* What you are asked to do *
Please rewrite the text of the records below with "hardcopy" replaced by "paper" and nothing else changed, leaving out the pictures.

==================================================

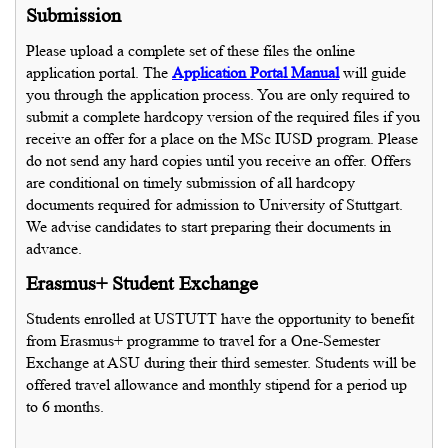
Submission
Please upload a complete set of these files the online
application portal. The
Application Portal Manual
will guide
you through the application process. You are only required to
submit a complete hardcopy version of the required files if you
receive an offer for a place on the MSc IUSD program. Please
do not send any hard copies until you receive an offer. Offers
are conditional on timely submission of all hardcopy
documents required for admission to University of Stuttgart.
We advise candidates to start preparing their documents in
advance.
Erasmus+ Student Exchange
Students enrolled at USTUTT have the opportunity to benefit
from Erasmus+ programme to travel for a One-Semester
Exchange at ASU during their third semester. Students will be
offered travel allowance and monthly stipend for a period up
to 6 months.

==================================================

* Written response *
Submission
Please upload a complete set of these files the online
application portal. The
Application Portal Manual
will guide
you through the application process. You are only required to
submit a complete paper version of the required files if you
receive an offer for a place on the MSc IUSD program. Please
do not send any hard copies until you receive an offer. Offers
are conditional on timely submission of all paper
documents required for admission to University of Stuttgart.
We advise candidates to start preparing their documents in
advance.
Erasmus+ Student Exchange
Students enrolled at USTUTT have the opportunity to benefit
from Erasmus+ programme to travel for a One-Semester
Exchange at ASU during their third semester. Students will be
offered travel allowance and monthly stipend for a period up
to 6 months.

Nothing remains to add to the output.